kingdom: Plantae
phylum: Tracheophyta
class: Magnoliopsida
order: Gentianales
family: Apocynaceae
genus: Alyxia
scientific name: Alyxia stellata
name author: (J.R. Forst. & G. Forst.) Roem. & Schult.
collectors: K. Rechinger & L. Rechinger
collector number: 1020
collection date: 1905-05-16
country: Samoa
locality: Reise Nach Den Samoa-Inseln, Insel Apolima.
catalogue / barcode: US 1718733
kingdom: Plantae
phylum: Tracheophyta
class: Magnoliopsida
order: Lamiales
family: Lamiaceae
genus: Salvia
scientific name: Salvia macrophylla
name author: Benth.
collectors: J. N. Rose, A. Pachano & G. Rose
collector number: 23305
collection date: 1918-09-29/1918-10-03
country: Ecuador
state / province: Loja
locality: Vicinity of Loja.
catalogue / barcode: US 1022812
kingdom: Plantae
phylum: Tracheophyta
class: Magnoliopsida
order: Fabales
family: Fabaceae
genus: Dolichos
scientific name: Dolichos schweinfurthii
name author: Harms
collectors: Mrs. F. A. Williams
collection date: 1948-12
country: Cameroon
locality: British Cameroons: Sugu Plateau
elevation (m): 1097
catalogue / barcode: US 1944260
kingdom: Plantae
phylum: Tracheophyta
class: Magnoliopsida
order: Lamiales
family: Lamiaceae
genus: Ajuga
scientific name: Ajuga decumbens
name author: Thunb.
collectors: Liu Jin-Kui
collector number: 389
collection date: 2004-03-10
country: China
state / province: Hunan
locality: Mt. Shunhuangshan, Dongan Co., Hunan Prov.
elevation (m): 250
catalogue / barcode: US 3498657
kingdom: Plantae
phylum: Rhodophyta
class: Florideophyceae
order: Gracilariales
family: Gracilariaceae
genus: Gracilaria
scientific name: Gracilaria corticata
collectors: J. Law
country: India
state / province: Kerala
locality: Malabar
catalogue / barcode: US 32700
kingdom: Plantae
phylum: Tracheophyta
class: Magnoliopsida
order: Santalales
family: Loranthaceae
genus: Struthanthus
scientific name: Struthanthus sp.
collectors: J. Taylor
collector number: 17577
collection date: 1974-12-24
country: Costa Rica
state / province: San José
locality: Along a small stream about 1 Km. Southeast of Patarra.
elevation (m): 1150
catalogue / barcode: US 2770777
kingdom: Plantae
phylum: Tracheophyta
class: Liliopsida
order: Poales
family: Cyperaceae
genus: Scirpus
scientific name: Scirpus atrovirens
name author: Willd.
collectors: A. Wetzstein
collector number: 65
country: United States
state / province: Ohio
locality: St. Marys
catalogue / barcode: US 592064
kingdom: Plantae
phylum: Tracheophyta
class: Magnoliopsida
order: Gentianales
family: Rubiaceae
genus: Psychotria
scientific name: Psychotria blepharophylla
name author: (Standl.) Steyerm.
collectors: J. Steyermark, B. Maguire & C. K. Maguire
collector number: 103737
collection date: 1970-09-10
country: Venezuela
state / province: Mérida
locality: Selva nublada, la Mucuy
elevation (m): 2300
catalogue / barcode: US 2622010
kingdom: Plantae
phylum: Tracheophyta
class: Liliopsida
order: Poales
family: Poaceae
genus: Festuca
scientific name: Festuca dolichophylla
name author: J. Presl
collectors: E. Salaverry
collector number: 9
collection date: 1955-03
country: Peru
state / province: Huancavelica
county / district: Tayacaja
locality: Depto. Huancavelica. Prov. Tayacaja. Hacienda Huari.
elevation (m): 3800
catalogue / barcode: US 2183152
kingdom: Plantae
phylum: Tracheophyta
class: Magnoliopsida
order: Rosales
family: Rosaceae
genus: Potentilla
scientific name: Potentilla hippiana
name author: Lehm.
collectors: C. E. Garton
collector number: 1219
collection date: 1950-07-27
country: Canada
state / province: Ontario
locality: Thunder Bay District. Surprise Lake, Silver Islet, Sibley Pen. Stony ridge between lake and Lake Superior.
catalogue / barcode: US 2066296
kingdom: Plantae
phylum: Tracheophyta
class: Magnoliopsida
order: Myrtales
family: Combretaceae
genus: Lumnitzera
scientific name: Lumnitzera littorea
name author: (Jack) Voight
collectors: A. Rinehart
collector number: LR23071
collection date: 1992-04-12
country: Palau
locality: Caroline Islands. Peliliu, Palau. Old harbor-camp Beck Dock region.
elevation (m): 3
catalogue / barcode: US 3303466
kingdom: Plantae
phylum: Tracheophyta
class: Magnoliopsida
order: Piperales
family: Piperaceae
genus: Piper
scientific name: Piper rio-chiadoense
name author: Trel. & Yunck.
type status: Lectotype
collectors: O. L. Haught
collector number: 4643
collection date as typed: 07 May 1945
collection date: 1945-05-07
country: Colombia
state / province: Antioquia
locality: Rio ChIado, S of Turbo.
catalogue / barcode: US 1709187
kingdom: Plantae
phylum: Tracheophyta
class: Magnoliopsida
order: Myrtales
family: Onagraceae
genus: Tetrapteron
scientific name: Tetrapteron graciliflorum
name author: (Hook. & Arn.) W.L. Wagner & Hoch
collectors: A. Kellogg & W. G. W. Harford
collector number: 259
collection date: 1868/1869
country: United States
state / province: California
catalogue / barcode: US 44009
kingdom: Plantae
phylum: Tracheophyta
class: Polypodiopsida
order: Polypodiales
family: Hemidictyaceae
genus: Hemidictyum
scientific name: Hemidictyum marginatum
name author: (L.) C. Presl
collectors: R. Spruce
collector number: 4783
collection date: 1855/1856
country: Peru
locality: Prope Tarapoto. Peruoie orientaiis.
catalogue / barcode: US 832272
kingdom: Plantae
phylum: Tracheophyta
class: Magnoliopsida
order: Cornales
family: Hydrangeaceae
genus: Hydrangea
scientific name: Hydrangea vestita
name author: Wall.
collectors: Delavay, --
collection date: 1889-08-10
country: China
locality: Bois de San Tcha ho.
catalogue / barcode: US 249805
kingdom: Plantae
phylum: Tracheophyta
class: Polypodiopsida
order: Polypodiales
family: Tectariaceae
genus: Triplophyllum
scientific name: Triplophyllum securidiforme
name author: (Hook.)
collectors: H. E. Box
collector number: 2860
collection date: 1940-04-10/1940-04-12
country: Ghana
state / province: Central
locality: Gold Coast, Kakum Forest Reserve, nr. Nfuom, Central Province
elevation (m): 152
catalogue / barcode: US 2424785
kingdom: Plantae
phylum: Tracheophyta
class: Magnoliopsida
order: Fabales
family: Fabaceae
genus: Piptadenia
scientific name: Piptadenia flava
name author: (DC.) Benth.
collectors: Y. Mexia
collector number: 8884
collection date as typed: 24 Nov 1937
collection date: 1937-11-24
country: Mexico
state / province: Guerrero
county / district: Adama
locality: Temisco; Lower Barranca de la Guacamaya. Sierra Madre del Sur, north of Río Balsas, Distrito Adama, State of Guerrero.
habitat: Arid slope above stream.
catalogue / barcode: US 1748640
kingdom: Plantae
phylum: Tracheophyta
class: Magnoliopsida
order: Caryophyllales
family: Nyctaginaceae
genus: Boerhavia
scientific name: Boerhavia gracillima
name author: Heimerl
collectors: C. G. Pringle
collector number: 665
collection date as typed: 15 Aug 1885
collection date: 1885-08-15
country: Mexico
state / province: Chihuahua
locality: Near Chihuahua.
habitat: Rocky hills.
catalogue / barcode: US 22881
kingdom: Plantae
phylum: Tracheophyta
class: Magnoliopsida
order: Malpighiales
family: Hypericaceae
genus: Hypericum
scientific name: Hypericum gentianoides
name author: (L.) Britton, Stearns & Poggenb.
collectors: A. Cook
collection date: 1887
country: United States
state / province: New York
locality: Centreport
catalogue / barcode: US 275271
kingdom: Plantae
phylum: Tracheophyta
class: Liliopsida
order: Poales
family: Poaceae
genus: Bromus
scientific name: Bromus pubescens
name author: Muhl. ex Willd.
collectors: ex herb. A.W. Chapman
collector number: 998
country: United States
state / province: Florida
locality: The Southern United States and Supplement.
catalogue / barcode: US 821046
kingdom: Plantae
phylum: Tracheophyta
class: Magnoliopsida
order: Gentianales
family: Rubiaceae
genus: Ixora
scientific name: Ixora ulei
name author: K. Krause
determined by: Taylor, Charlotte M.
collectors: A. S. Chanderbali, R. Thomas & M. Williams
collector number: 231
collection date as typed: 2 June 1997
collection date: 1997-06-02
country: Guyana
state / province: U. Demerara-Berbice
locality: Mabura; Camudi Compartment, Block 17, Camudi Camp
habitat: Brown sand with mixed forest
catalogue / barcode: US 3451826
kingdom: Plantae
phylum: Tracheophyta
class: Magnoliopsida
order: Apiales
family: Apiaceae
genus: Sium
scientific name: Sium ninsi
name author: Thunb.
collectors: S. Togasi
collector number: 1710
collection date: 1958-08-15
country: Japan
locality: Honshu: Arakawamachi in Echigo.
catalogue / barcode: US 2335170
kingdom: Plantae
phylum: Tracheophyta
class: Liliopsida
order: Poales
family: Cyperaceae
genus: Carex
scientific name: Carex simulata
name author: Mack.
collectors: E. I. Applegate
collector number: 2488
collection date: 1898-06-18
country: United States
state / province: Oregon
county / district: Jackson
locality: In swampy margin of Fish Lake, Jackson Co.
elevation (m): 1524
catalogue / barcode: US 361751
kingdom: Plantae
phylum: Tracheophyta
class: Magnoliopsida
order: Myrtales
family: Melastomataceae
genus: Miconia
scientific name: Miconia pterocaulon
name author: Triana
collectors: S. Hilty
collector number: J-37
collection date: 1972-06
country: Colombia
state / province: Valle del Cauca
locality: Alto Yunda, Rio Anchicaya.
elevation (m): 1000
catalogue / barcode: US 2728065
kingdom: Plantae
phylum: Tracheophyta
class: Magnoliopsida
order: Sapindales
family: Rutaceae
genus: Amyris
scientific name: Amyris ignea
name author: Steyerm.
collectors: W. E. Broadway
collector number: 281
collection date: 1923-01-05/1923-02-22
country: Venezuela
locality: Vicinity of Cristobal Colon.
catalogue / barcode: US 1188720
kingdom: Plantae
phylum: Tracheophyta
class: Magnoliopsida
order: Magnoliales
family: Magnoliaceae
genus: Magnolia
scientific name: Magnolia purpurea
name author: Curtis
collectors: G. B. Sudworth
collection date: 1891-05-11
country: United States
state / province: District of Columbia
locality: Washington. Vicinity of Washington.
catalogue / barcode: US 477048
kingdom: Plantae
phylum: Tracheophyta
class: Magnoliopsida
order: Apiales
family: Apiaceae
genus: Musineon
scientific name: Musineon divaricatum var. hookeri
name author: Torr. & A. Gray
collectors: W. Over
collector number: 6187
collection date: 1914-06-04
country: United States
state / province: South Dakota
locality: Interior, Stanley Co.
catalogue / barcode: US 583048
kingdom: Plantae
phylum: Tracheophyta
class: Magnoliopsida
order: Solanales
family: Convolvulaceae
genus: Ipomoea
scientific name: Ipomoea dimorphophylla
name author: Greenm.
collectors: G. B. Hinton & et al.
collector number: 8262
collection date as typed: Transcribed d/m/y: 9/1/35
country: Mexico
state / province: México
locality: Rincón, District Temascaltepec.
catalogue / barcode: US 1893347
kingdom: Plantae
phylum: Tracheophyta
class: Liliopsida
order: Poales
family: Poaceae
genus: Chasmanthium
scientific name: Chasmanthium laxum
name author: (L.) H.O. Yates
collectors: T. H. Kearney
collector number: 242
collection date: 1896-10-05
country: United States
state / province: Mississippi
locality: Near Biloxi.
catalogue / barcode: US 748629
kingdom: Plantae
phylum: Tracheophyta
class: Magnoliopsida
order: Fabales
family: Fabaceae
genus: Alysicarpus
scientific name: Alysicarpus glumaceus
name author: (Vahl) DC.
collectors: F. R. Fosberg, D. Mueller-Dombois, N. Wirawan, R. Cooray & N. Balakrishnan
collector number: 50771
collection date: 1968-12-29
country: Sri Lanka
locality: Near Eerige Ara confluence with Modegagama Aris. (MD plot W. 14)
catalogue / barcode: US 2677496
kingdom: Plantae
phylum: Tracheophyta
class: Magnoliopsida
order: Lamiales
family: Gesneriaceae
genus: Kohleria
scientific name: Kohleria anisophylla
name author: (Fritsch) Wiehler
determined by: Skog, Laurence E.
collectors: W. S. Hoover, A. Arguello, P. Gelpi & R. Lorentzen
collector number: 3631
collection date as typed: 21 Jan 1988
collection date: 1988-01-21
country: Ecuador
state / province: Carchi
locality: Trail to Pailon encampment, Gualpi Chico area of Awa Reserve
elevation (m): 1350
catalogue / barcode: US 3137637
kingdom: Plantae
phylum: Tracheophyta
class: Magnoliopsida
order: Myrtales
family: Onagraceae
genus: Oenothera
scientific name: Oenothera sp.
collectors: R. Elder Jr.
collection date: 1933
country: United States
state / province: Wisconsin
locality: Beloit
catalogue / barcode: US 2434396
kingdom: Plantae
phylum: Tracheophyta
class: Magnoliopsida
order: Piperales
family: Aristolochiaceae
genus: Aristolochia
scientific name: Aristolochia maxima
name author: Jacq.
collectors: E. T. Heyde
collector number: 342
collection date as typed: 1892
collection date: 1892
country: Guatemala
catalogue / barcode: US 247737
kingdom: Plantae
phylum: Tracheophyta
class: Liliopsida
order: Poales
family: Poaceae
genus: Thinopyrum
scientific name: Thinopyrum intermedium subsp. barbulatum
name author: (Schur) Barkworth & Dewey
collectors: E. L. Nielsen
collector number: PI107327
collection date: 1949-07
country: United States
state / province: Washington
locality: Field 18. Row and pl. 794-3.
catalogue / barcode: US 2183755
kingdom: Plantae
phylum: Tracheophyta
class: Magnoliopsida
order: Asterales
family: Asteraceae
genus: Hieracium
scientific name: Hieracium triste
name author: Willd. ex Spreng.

━━━━━━━━━━

Set task — Turn the listing from the line with "scientific name: Lumnitzera littorea" to the line with "family: Piperaceae" into a two-column CSV with the headers field and value. Give one row per line, and put each entry in its own quoted field with any line breaks changed to spaces.

Written response —
field,value
"scientific name:","Lumnitzera littorea"
"name author:","(Jack) Voight"
"collectors:","A. Rinehart"
"collector number:","LR23071"
"collection date:","1992-04-12"
"country:","Palau"
"locality:","Caroline Islands. Peliliu, Palau. Old harbor-camp Beck Dock region."
"elevation (m):","3"
"catalogue / barcode:","US 3303466"
"kingdom:","Plantae"
"phylum:","Tracheophyta"
"class:","Magnoliopsida"
"order:","Piperales"
"family:","Piperaceae"